» Exercise details
Would you return the listing exactly as written, apart from its pictures?
• • •
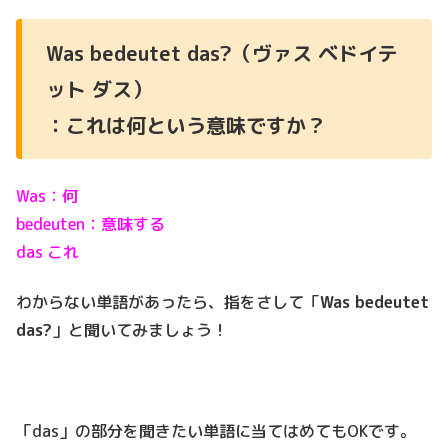
Was bedeutet das?（ヴァス ベドイテ
ット ダス）
：これは何という意味ですか？
Was：何
bedeuten：意味する
das これ
わからない単語があったら、指をさして「
Was bedeutet
das?
」と聞いてみましょう！
「das」の部分を聞きたい単語に当てはめてもOKです。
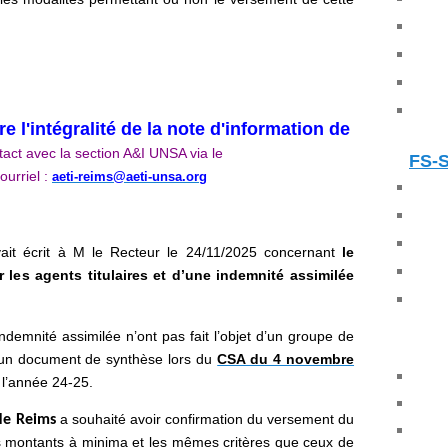
e l'intégralité de la note d'information de
act avec la section A&I UNSA via le
FS-
ourriel :
aeti-reims@aeti-unsa.org
it écrit à M le Recteur le 24/11/2025 concernant
le
les agents titulaires et d’une indemnité assimilée
indemnité assimilée n’ont pas fait l’objet d’un groupe de
’un document de synthèse lors du
CSA du 4 novembre
r l’année 24-25.
a souhaité avoir confirmation du versement du
de Reims
montants à minima et les mêmes critères que ceux de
• • •
» Task response
Was bedeutet das?（ヴァス ベドイテ
ット ダス）
：これは何という意味ですか？
Was：何
bedeuten：意味する
das これ
わからない単語があったら、指をさして「
Was bedeutet
das?
」と聞いてみましょう！
「das」の部分を聞きたい単語に当てはめてもOKです。
e l'intégralité de la note d'information de
act avec la section A&I UNSA via le
FS-
ourriel :
aeti-reims@aeti-unsa.org
it écrit à M le Recteur le 24/11/2025 concernant
le
les agents titulaires et d’une indemnité assimilée
indemnité assimilée n’ont pas fait l’objet d’un groupe de
’un document de synthèse lors du
CSA du 4 novembre
r l’année 24-25.
a souhaité avoir confirmation du versement du
de Reims
montants à minima et les mêmes critères que ceux de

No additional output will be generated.